* [PROBLEM TO WORK ON]:
Needed from the data below: every line from the one with "Table 1: Patient" up to and including the one with "Figure 6. LIF", repeated exactly and with nothing else.

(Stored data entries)
━━━━

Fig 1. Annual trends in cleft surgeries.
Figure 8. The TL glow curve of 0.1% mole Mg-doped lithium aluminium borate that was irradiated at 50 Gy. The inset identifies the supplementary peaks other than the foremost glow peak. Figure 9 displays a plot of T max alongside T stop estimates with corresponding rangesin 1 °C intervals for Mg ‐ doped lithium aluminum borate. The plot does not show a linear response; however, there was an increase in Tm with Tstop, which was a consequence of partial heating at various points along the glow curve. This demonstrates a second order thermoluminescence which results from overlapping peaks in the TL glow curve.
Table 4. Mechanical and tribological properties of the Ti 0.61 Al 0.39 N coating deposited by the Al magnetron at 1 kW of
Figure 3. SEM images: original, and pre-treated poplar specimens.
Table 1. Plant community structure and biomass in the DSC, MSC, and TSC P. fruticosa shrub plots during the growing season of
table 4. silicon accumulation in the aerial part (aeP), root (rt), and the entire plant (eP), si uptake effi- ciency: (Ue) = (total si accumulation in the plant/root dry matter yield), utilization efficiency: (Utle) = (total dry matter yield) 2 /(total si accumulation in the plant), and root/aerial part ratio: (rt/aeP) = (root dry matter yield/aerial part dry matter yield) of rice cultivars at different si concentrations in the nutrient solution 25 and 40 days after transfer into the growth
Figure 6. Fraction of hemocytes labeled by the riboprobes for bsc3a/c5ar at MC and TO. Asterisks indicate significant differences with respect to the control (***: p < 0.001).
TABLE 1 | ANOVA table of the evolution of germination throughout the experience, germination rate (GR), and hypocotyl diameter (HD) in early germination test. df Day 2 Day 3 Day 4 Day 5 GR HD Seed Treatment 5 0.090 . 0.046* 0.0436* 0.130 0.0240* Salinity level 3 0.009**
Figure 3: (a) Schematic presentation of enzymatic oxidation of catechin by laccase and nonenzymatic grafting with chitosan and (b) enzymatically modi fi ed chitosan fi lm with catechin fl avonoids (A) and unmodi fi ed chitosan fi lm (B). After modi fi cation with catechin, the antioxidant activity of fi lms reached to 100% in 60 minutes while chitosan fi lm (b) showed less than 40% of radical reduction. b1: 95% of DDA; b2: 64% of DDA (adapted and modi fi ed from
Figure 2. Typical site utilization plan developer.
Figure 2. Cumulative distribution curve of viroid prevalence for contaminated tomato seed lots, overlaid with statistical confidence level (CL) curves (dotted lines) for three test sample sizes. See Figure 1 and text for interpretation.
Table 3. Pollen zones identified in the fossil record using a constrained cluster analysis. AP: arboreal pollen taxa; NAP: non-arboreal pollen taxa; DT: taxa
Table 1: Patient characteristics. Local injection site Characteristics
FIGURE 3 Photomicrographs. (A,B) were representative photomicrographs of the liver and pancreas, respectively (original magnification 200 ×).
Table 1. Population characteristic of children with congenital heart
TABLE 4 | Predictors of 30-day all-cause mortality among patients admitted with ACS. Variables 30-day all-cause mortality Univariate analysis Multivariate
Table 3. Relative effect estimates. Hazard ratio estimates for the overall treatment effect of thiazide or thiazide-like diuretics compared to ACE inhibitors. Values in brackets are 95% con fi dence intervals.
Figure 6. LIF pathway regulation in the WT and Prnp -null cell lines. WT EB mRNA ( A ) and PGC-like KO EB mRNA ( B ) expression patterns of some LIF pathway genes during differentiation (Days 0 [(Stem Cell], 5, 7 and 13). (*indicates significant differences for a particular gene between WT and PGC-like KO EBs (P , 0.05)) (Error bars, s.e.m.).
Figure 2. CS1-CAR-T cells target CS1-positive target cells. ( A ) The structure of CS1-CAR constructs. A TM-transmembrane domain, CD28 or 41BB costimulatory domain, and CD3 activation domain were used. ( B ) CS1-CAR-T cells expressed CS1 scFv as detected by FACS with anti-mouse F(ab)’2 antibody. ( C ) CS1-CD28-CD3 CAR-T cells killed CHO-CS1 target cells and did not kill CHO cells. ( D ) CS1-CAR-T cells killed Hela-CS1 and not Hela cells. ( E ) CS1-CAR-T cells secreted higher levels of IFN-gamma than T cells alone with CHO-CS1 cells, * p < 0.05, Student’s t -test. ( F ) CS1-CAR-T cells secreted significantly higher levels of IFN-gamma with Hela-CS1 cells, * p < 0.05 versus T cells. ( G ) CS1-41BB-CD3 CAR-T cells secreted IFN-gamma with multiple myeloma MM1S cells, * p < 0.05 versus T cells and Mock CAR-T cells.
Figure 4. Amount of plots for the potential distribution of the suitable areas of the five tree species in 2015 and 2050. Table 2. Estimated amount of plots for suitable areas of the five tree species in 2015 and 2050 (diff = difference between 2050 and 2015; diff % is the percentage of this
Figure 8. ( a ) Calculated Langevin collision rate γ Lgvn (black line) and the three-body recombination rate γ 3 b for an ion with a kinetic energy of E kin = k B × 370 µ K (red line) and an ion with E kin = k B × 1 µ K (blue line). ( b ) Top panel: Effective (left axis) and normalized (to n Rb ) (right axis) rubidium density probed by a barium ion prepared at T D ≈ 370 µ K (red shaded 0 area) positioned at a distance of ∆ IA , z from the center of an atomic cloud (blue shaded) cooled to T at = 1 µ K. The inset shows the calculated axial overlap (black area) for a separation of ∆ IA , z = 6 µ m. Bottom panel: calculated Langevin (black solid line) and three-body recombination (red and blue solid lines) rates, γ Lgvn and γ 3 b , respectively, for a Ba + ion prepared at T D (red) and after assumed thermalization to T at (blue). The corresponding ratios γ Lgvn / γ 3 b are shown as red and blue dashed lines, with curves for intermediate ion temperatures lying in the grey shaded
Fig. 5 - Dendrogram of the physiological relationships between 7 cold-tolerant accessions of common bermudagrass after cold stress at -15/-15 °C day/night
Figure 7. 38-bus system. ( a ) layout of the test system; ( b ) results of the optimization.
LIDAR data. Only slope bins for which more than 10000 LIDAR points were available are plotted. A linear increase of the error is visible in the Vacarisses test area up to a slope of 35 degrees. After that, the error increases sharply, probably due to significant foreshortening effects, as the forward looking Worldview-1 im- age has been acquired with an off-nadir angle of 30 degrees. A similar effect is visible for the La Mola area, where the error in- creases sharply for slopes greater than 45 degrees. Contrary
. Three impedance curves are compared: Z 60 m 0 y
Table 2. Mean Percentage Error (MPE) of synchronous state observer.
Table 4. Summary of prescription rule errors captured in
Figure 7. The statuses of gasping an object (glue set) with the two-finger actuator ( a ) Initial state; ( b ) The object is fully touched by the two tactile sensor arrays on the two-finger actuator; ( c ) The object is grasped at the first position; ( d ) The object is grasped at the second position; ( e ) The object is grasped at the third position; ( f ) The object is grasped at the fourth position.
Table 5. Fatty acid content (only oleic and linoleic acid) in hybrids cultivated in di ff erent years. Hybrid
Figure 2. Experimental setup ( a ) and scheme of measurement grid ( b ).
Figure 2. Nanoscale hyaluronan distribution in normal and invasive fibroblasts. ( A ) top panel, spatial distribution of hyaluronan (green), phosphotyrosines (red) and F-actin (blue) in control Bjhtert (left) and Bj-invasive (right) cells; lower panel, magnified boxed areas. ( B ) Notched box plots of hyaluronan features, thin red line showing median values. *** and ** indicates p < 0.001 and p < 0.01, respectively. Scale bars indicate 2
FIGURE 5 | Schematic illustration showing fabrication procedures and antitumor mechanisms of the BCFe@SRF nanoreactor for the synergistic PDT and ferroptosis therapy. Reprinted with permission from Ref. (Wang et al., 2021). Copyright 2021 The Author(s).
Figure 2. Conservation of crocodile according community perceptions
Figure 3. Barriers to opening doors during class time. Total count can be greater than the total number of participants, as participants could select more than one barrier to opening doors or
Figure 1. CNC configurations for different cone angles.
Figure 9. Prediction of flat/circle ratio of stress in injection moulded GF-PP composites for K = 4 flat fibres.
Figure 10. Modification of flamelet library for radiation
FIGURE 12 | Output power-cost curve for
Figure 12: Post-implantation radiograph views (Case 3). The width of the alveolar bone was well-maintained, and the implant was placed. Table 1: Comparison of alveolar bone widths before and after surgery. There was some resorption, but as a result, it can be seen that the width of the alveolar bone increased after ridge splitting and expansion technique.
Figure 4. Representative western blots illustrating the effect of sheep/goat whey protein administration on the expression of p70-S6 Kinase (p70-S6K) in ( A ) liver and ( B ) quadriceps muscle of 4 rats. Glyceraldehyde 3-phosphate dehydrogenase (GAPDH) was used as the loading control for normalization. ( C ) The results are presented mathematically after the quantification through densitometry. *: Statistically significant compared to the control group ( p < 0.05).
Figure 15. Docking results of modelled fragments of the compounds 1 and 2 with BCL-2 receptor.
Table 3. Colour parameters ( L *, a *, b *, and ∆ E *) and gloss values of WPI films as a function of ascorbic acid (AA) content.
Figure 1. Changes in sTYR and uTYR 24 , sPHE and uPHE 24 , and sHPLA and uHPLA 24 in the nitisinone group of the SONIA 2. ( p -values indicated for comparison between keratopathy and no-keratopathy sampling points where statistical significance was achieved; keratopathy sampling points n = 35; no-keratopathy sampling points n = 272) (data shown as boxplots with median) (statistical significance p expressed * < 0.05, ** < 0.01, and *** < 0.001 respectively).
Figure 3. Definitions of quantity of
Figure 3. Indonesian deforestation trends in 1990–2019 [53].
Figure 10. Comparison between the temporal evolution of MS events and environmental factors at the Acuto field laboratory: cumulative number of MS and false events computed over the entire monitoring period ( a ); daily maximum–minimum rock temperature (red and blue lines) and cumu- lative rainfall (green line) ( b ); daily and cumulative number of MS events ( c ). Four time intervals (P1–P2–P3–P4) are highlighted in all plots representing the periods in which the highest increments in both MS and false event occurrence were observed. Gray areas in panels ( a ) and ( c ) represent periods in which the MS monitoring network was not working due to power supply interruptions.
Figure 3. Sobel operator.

━━━━

* [SOLUTION TO THIS TASK]:
Table 1: Patient characteristics. Local injection site Characteristics
FIGURE 3 Photomicrographs. (A,B) were representative photomicrographs of the liver and pancreas, respectively (original magnification 200 ×).
Table 1. Population characteristic of children with congenital heart
TABLE 4 | Predictors of 30-day all-cause mortality among patients admitted with ACS. Variables 30-day all-cause mortality Univariate analysis Multivariate
Table 3. Relative effect estimates. Hazard ratio estimates for the overall treatment effect of thiazide or thiazide-like diuretics compared to ACE inhibitors. Values in brackets are 95% con fi dence intervals.
Figure 6. LIF pathway regulation in the WT and Prnp -null cell lines. WT EB mRNA ( A ) and PGC-like KO EB mRNA ( B ) expression patterns of some LIF pathway genes during differentiation (Days 0 [(Stem Cell], 5, 7 and 13). (*indicates significant differences for a particular gene between WT and PGC-like KO EBs (P , 0.05)) (Error bars, s.e.m.).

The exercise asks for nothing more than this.